WHAT NEEDS TO BE DONE. Pictures aside, output each record exactly.

PROVIDED INFORMATION.
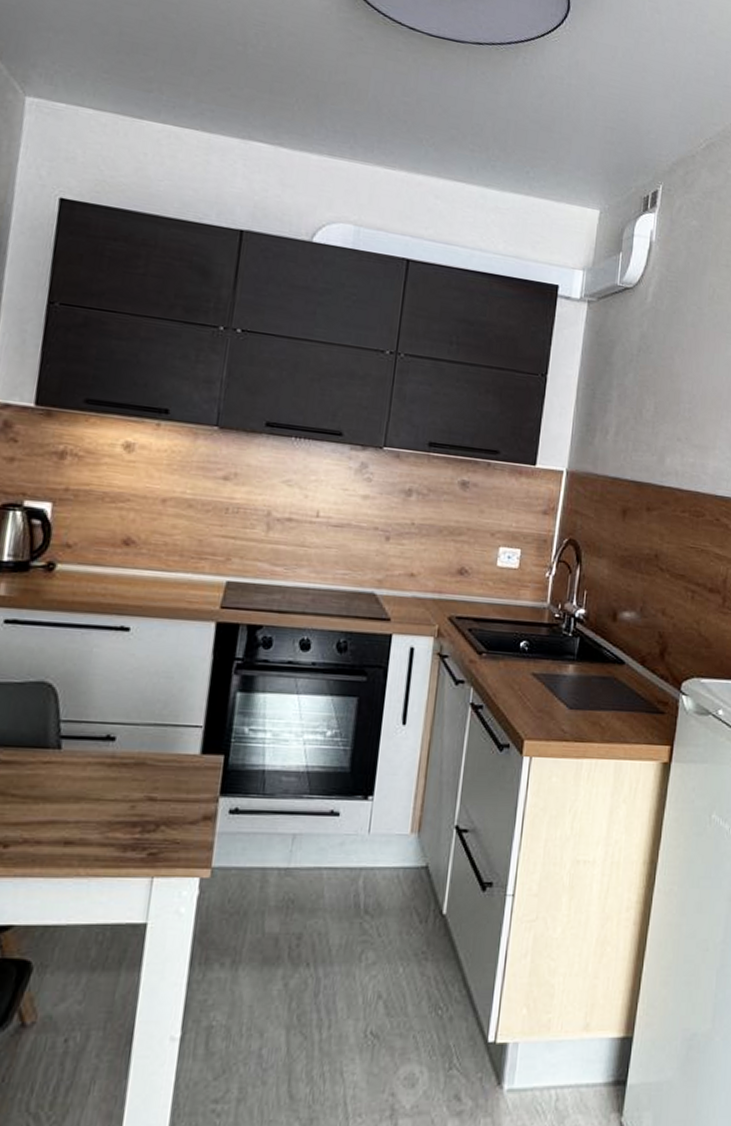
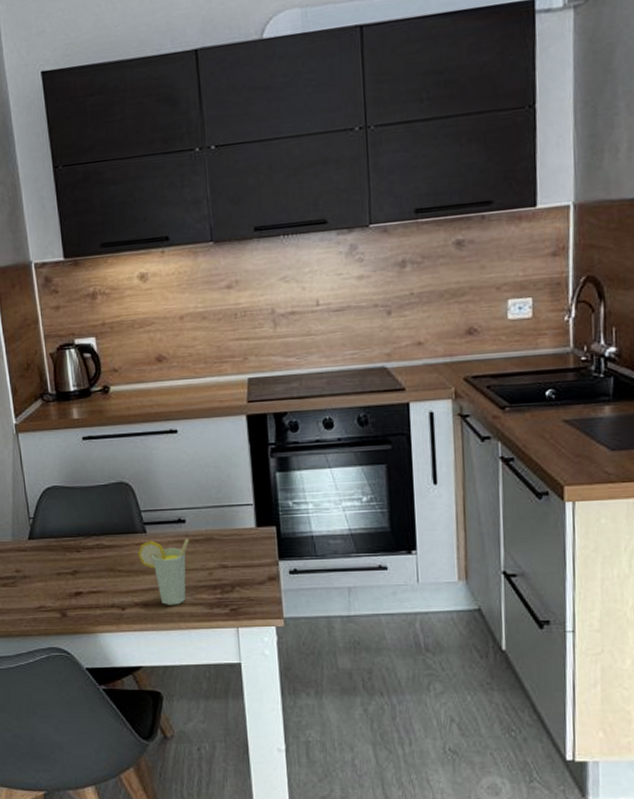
cup: none [42,759,116,845] -> present [137,537,190,605]

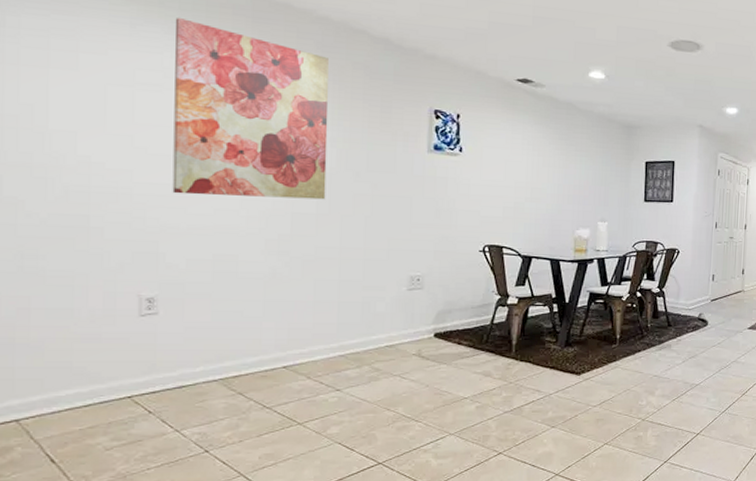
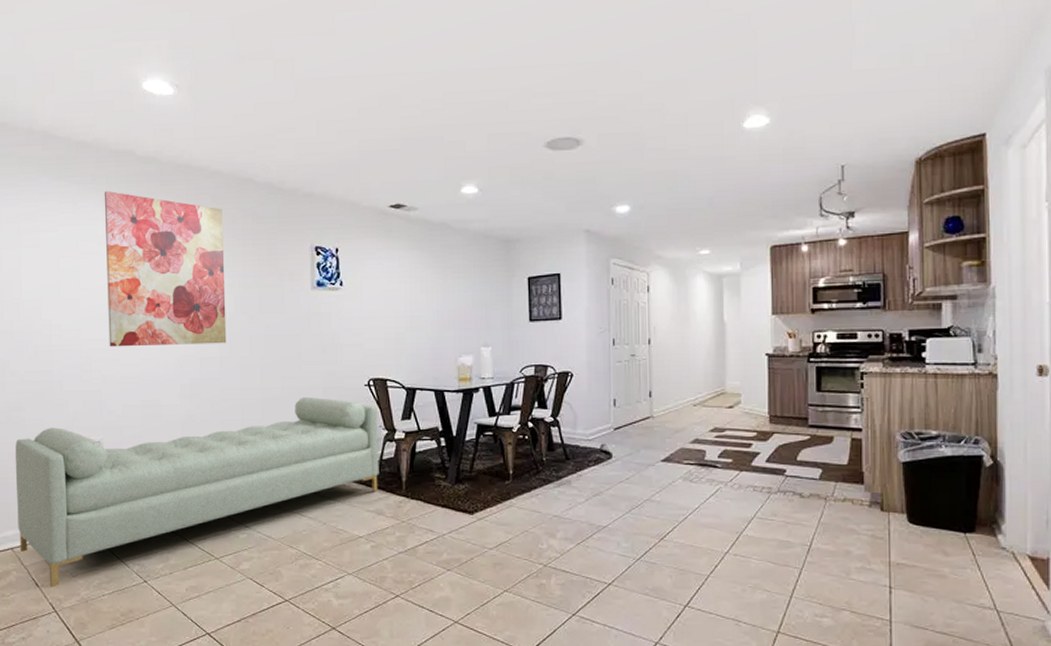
sofa: none [26,259,492,463] -> present [15,396,379,588]

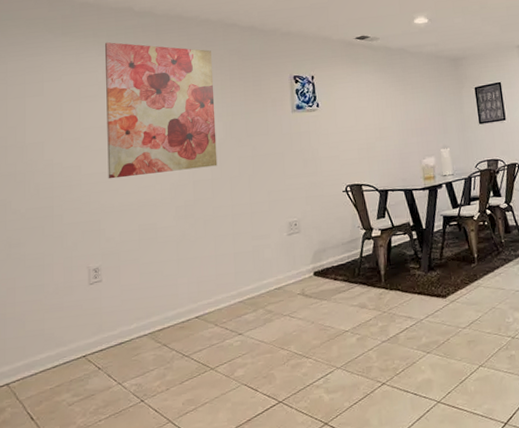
sofa: present [15,396,379,588] -> none [13,206,360,420]

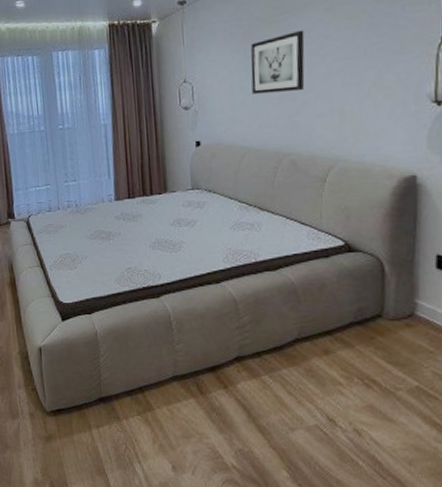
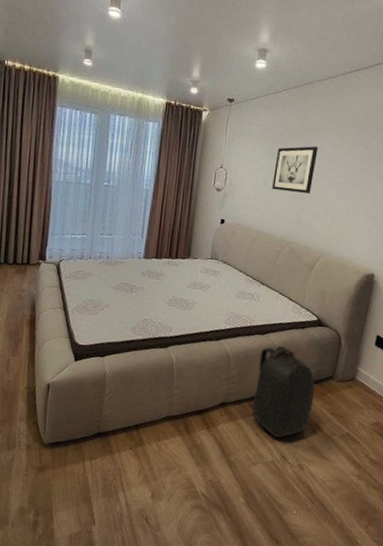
backpack: none [270,281,360,397] -> present [248,345,315,438]

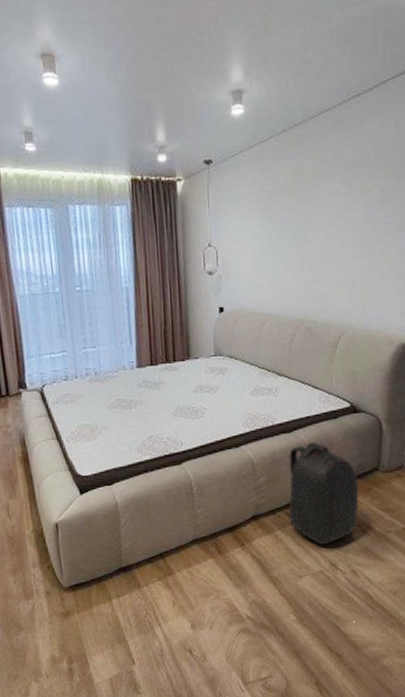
wall art: present [272,146,318,195] -> none [273,199,323,261]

REPLY TO THE TASK.
cup: none [42,759,116,845] -> present [137,537,190,605]

sofa: none [26,259,492,463] -> present [15,396,379,588]

sofa: present [15,396,379,588] -> none [13,206,360,420]

backpack: none [270,281,360,397] -> present [248,345,315,438]

wall art: present [272,146,318,195] -> none [273,199,323,261]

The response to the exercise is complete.